Among the measures taken by EMA to respond to the COVID-19 pandemic is the establishment of the COVID-19 EMA pandemic Task Force (COVID-ETF). The role of the COVID-ETF is to help EU Member States and the European Commission to take quick and coordinated regulatory action on the development, authorisation and safety monitoring of medicines intended for the treatment and prevention of COVID-19. The COVID-ETF will assist COVID-19 medicine developers by providing guidance and advice. Such interactions can be of vital importance for the speedy development of safe and effective vaccines and treatments.
However, it is important to ensure that an appropriate balance is struck between providing the best possible advice and assistance, while guaranteeing the independence of any subsequent evaluations. I understand that the COVID-ETF’s membership includes the experts that draft EMA’s evaluation report for COVID-19 medicines (the ‘rapporteurs and co-rapporteurs’).
My Office has worked with EMA in recent years to improve the transparency and independence of its actions. I have no doubt that every effort is being made to apply the improved standards that have resulted from that work to EMA’s current efforts to tackle the COVID-19 pandemic. With this in mind, I would be grateful if EMA could confirm that it intends to:
1. apply the principles agreed in the context of my inquiry into EMA’s pre-submission activities (OI/7/2017/KR) as regards the work of the COVID-ETF;
2. ensure transparency of its COVID-19 related activities, including the possibility of rapidly publishing clinical data for the products in question.
I would be grateful if you could reply by the end of September 2020, if possible. Any question in the meantime may be sent to Mr Diesmer de Jonge, who can be reached on +32 (0) 22 83 07 84, and at firstname.lastname@example.org.
Thank you for your continued engagement on these matters. I wish EMA every success in these challenging times.
 Speech of 12 May 2020 in the European Parliament’s committee on environment, public health and food safety (ENVI): https://www.europarl.europa.eu/committees/en/product/product-details/20200506CAN55006.

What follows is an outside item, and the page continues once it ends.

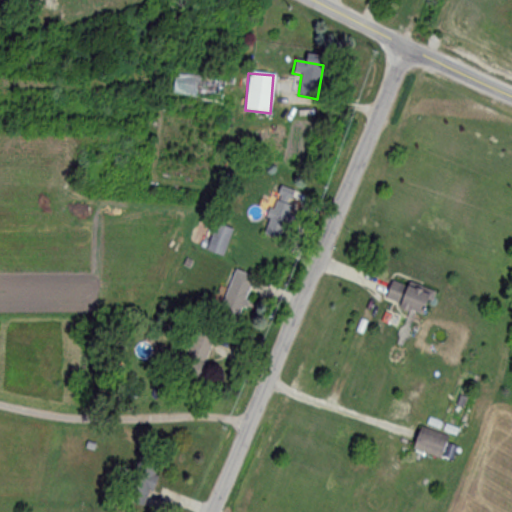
[(172,95),(222,100),(224,79),(174,74),(172,95)]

 Activities of the COVID-ETF include, among others: i) providing guidance on development plans of COVID-19 medicines when formal scientific advice is not yet feasible; ii) the review and requesting of data from developers and engaging with them in preliminary discussions; iii) contributing to scientific advice procedures as advisor to SAWP/CHMP, including on a rolling basis; and iv) providing feedback on development plans of COVID-19 medicines when formal rapid scientific advice is not feasible.
 COVID-ETF rules and procedures: https://www.ema.europa.eu/en/documents/other/mandate-objectives-rules-procedure-covid-19-ema-pandemic-task-force-covid-etf_en.pdf.

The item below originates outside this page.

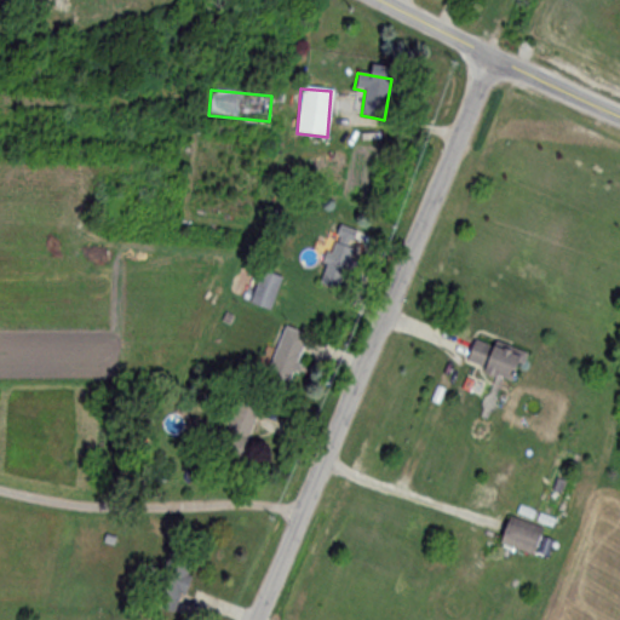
[(313,282),(338,292),(361,234),(336,224),(313,282)]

 The European Ombudsman’s inquiry into how EMA engages with medicine developers in the period leading up to applications for authorisations to market new medicines in the EU (OI/7/2017/KR), see: https://www.ombudsman.europa.eu/en/decision/en/116683. This inquiry emphasised the need to ensure that the experts that have a prominent role in advising medicine developers in so-called pre-submission activities are not the same experts that are subsequently prominently involved in evaluating the safety and efficacy for the same medicine.